と200体以上にのぼるが、空間収納にはまだまだ余裕で入る感じだ。


 昼を過ぎた頃、探索範囲の後方に人の情報が入ってくる。

冒険者達が一定の距離置いて横一列で進んでいるのがわかった。


「何かを探してる?あ、そうか家出したんだった」


 モンスターに夢中なり、家出していた事をすっかり忘れていた。

 スキルの探索範囲でエーナに勝てる者は少ない。どんなに探したところで相手のスキルの範囲外にいれば補足はされない。


「まだ強そうなモンスターゲット出来てないから、ごめんねー」


 捜索から逃れるため、ついでに強そうなモンスターを見つけるためスピードを上げどんどん森の奥に入っていく。

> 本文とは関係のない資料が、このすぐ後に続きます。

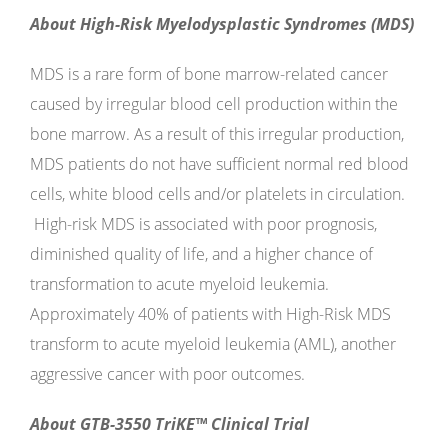
About High-Risk Myelodysplastic Syndromes (MDS)
MDS is a rare form of bone marrow-related cancer
caused by irregular blood cell production within the
bone marrow. As a result of this irregular production,
MDS patients do not have sufficient normal red blood
cells, white blood cells and/or platelets in circulation.
High-risk MDS is associated with poor prognosis,
diminished quality of life, and a higher chance of
transformation to acute myeloid leukemia.
Approximately 40% of patients with High-Risk MDS
transform to acute myeloid leukemia (AML), another
aggressive cancer with poor outcomes.
About GTB-3550 TriKE™ Clinical Trial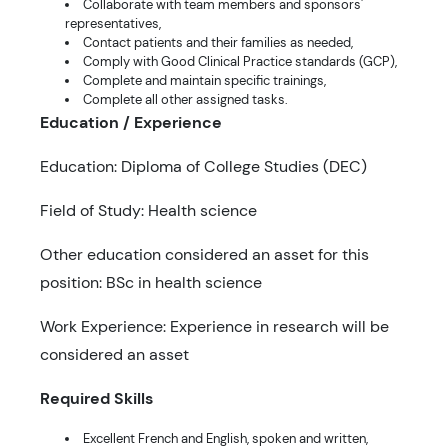
Collaborate with team members and sponsors'
representatives,
Contact patients and their families as needed,
Comply with Good Clinical Practice standards (GCP),
Complete and maintain specific trainings,
Complete all other assigned tasks.
Education / Experience
Education: Diploma of College Studies (DEC)
Field of Study: Health science
Other education considered an asset for this
position: BSc in health science
Work Experience: Experience in research will be
considered an asset
Required Skills
Excellent French and English, spoken and written,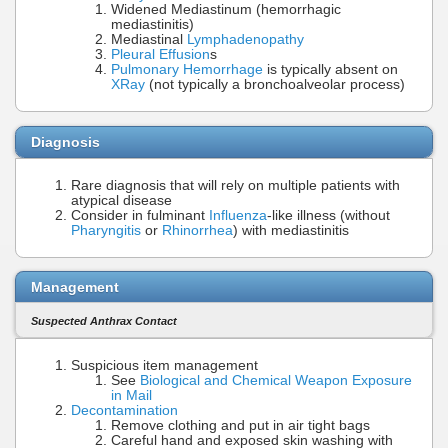
Widened Mediastinum (hemorrhagic
mediastinitis)
Mediastinal
Lymphadenopathy
Pleural Effusion
s
Pulmonary Hemorrhage
is typically absent on
XRay
(not typically a bronchoalveolar process)
Diagnosis
Rare diagnosis that will rely on multiple patients with
atypical disease
Consider in fulminant
Influenza
-like illness (without
Pharyngitis
or
Rhinorrhea
) with mediastinitis
Management
Suspected Anthrax Contact
Suspicious item management
See
Biological and Chemical Weapon Exposure
in Mail
Decontamination
Remove clothing and put in air tight bags
Careful hand and exposed skin washing with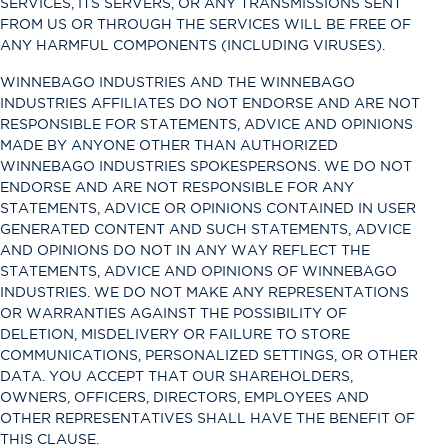
SERVICES, ITS SERVERS, OR ANY TRANSMISSIONS SENT
FROM US OR THROUGH THE SERVICES WILL BE FREE OF
ANY HARMFUL COMPONENTS (INCLUDING VIRUSES).
WINNEBAGO INDUSTRIES AND THE WINNEBAGO
INDUSTRIES AFFILIATES DO NOT ENDORSE AND ARE NOT
RESPONSIBLE FOR STATEMENTS, ADVICE AND OPINIONS
MADE BY ANYONE OTHER THAN AUTHORIZED
WINNEBAGO INDUSTRIES SPOKESPERSONS. WE DO NOT
ENDORSE AND ARE NOT RESPONSIBLE FOR ANY
STATEMENTS, ADVICE OR OPINIONS CONTAINED IN USER
GENERATED CONTENT AND SUCH STATEMENTS, ADVICE
AND OPINIONS DO NOT IN ANY WAY REFLECT THE
STATEMENTS, ADVICE AND OPINIONS OF WINNEBAGO
INDUSTRIES. WE DO NOT MAKE ANY REPRESENTATIONS
OR WARRANTIES AGAINST THE POSSIBILITY OF
DELETION, MISDELIVERY OR FAILURE TO STORE
COMMUNICATIONS, PERSONALIZED SETTINGS, OR OTHER
DATA. YOU ACCEPT THAT OUR SHAREHOLDERS,
OWNERS, OFFICERS, DIRECTORS, EMPLOYEES AND
OTHER REPRESENTATIVES SHALL HAVE THE BENEFIT OF
THIS CLAUSE.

 収納内のモンスターが10000を超えた辺りで森を抜けてしまった。

 そこは地平線まで何も無いティニャック平原。更にその先が国境となる。

 

 国境を越えるつもりもないので、ここでキャンプの準備をする事にした。

 ちょうど地平線に夕日がしずみ、平原が山吹色に輝く。異世界での初外出、初モンスターに、初1人キャンプ、黄昏ながら


(やっぱまだまだ世界は広いな)


 なんて思ってみる。


 キャンプでも生活魔法が活躍してくれる。焚火の確保も簡単だし、川を探さなくても水は用意できる。

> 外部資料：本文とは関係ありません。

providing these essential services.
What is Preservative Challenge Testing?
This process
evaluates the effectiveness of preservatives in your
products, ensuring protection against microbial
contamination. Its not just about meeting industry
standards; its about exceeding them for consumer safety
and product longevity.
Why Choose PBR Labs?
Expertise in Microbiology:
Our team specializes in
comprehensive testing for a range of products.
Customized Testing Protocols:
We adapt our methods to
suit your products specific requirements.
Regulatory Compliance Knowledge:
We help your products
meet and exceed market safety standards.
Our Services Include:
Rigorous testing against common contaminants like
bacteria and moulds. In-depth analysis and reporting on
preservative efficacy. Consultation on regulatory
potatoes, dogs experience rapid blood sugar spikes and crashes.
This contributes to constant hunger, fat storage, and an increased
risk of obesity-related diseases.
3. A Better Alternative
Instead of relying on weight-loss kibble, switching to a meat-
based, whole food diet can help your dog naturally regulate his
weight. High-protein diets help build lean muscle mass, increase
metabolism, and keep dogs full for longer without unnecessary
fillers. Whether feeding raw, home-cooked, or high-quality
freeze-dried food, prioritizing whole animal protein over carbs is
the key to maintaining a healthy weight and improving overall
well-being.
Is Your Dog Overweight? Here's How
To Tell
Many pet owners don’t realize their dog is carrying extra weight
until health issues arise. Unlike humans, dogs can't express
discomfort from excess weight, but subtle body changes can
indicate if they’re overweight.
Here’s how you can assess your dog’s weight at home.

食糧は一応持ってきたけど、森の中でとれた木の実やキノコなどの食材と意外と美味しいとされるホーンラビットの肉をいただく事にした。


 ナイフなどは無いけど、スキルや魔法を応用させれば料理だって出来ると思っていたので早速実践する。


 木の実やキノコは水で洗い、キノコは一口サイズにエアカッターでカット、胡椒の代わりになりそうな木のみは石ですり潰しておく。

ホーンラビットは頭部、皮、血液、内蔵、骨をそれぞれ指定してアブソーブで吸収、残った肉にすり潰した木のみをまぶし、キノコと一緒に大きな葉で包む。

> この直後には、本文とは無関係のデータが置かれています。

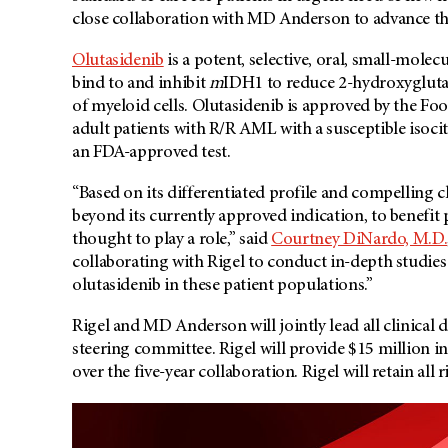
close collaboration with
MD Anderson
to advance th
Olutasidenib
is a potent, selective, oral, small-mole
bind to and inhibit
m
IDH1 to reduce 2-hydroxyglutara
of myeloid cells. Olutasidenib is approved by the F
adult patients with R/R AML with a susceptible isoc
an FDA-approved test.
“Based on its differentiated profile and compelling cl
beyond its currently approved indication, to benefit
thought to play a role,” said
Courtney DiNardo, M.D.
collaborating with Rigel to conduct in-depth studies 
olutasidenib in these patient populations.”
Rigel and
MD Anderson
will jointly lead all clinica
steering committee. Rigel will provide $15 million 
over the five-year collaboration. Rigel will retain all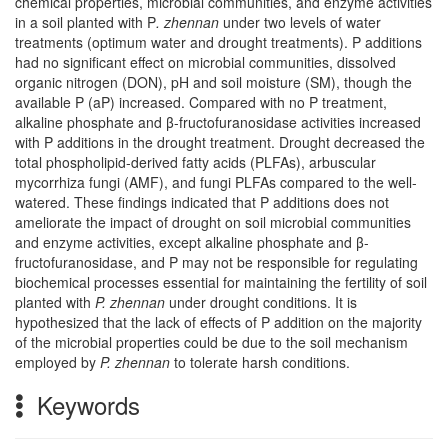
chemical properties, microbial communities, and enzyme activities
in a soil planted with P
. zhennan
under two levels of water
treatments (optimum water and drought treatments). P additions
had no significant effect on microbial communities, dissolved
organic nitrogen (DON), pH and soil moisture (SM), though the
available P (aP) increased. Compared with no P treatment,
alkaline phosphate and β-fructofuranosidase activities increased
with P additions in the drought treatment. Drought decreased the
total phospholipid-derived fatty acids (PLFAs), arbuscular
mycorrhiza fungi (AMF), and fungi PLFAs compared to the well-
watered. These findings indicated that P additions does not
ameliorate the impact of drought on soil microbial communities
and enzyme activities, except alkaline phosphate and β-
fructofuranosidase, and P may not be responsible for regulating
biochemical processes essential for maintaining the fertility of soil
planted with
P. zhennan
under drought conditions. It is
hypothesized that the lack of effects of P addition on the majority
of the microbial properties could be due to the soil mechanism
employed by
P. zhennan
to tolerate harsh conditions.
Keywords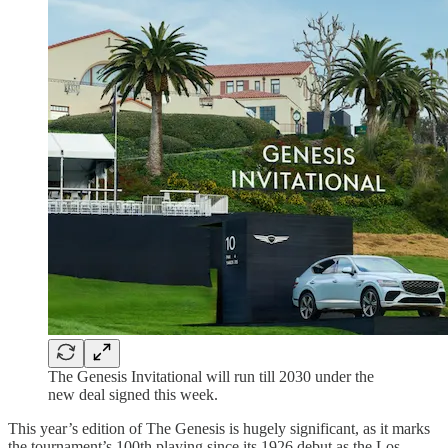
The Genesis Invitational will run till 2030 under the
new deal signed this week.
This year’s edition of The Genesis is hugely significant, as it marks
the tournament’s 100th playing since its 1926 debut as the Los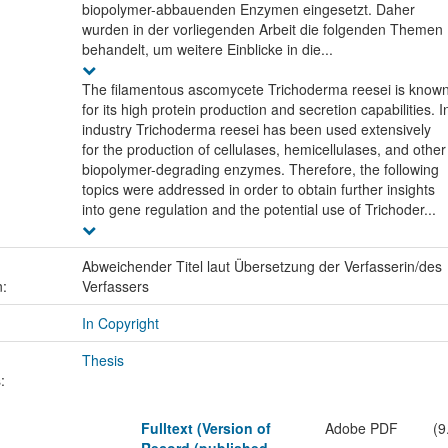
biopolymer-abbauenden Enzymen eingesetzt. Daher
wurden in der vorliegenden Arbeit die folgenden Themen
behandelt, um weitere Einblicke in die...
The filamentous ascomycete Trichoderma reesei is know
for its high protein production and secretion capabilities. I
industry Trichoderma reesei has been used extensively
for the production of cellulases, hemicellulases, and other
biopolymer-degrading enzymes. Therefore, the following
topics were addressed in order to obtain further insights
into gene regulation and the potential use of Trichoder...
Abweichender Titel laut Übersetzung der Verfasserin/des
n:
Verfassers
In Copyright
Thesis
:
Fulltext (Version of
Adobe PDF
(9
Record (published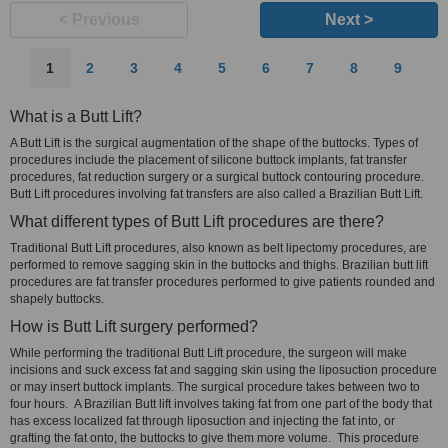
< Previous
Next >
1
2
3
4
5
6
7
8
9
What is a Butt Lift?
A Butt Lift is the surgical augmentation of the shape of the buttocks. Types of
procedures include the placement of silicone buttock implants, fat transfer
procedures, fat reduction surgery or a surgical buttock contouring procedure.
Butt Lift procedures involving fat transfers are also called a Brazilian Butt Lift.
What different types of Butt Lift procedures are there?
Traditional Butt Lift procedures, also known as belt lipectomy procedures, are
performed to remove sagging skin in the buttocks and thighs. Brazilian butt lift
procedures are fat transfer procedures performed to give patients rounded and
shapely buttocks.
How is Butt Lift surgery performed?
While performing the traditional Butt Lift procedure, the surgeon will make
incisions and suck excess fat and sagging skin using the liposuction procedure
or may insert buttock implants. The surgical procedure takes between two to
four hours. A Brazilian Butt lift involves taking fat from one part of the body that
has excess localized fat through liposuction and injecting the fat into, or
grafting the fat onto, the buttocks to give them more volume. This procedure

 地面に穴を開けたら、焚火で焼かれた焼き石を敷き詰め、包みを入れたらまた焼き石をかぶせ天然のオーブンの完成。

あとは一番星とマジックアワーのグラデーションの空に懐かしさを感じながら待つだけ。


「おおっ、いい匂いする!」


 肉に火が通り一帯が香ばしい匂いで溢れる。

 それを堪能してると、脳裏に浮かぶ


【探索をレジストされました】


 の情報に気づいた。何度か表示されていた見たいだけど料理に夢中で見落としてしまっていた。